This report is the third in a series of on-line publications reporting on hospital maternity data as recorded in the National Minimum Dataset. The publication includes maternal and newborn demographic information as well as some clinical and procedural data associated with the birth event.
Key findings include:
Mother and Pregnancy
- The NMDS recorded that 60,961 women gave birth in a New Zealand hospital and 62,045 babies were born or subsequently admitted to a New Zealand hospital.
- The largest age group of mothers (28.4 percent) was the 30 to 34 year age group.
- The largest maternal ethnic group was European (56.4 percent) followed by Māori (20.5 percent).
Labour and Birth
- Nearly two-thirds (65.4 percent) of procedures were coded as normal vaginal birth, and 24.2 percent as a caesarean section.
- Caesarean sections performed increased from between 1999 and 2007 (19.4 percent to 24.2 percent of all procedures). This follows an international trend observed in many developed countries (Anderson 2004).

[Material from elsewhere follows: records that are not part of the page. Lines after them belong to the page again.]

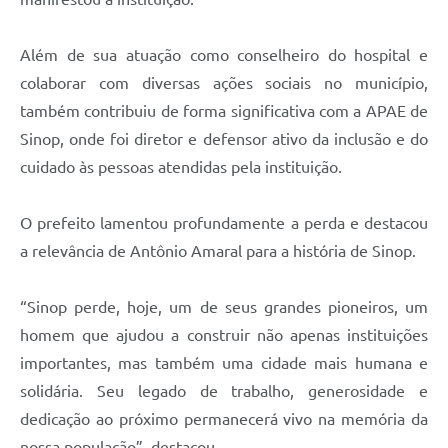
Além de sua atuação como conselheiro do hospital e
colaborar com diversas ações sociais no município,
também contribuiu de forma significativa com a APAE de
Sinop, onde foi diretor e defensor ativo da inclusão e do
cuidado às pessoas atendidas pela instituição.
O prefeito lamentou profundamente a perda e destacou
a relevância de Antônio Amaral para a história de Sinop.
“Sinop perde, hoje, um de seus grandes pioneiros, um
homem que ajudou a construir não apenas instituições
importantes, mas também uma cidade mais humana e
solidária. Seu legado de trabalho, generosidade e
dedicação ao próximo permanecerá vivo na memória da
nossa população”, destacou.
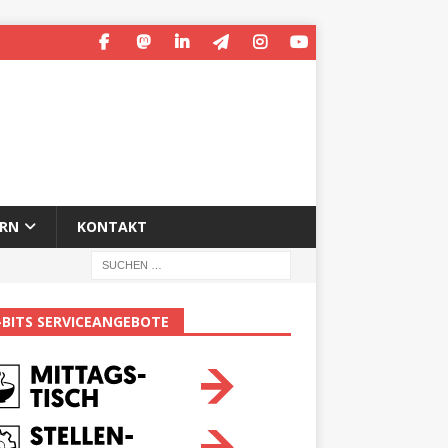
ERN
KONTAKT
-BITS SERVICEANGEBOTE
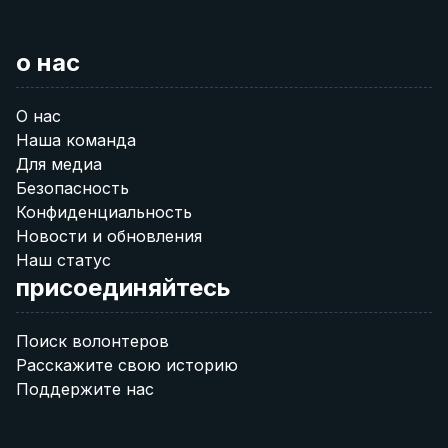
о нас
О нас
Наша команда
Для медиа
Безопасность
Конфиденциальность
Новости и обновления
Наш статус
присоединяйтесь
Поиск волонтеров
Расскажите свою историю
Поддержите нас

- Mothers over 35 years of age were the only group more likely to have an elective caesarean section (53.5 percent) than an emergency caesarean section.
- Slightly more male babies were born than female babies (51.4 percent).
- As with mothers, the largest group of babies were identified as European ethnicity (54.7 percent). Twenty-two percent of babies were identified as Māori.
- The majority of live born babies were born at a gestational age of 37 or more weeks (88.0 percent) and the average birthweight was 3.43 kilograms.
- Thirteen maternal deaths were reported in 2007.
- Seven deaths were from direct causes and six were from indirect causes.
- The numbers of maternal deaths are derived from small numbers and caution is advised when drawing conclusions from this data
- The majority of women gave birth in either a tertiary (42.1 percent) or secondary facility (41.7 percent).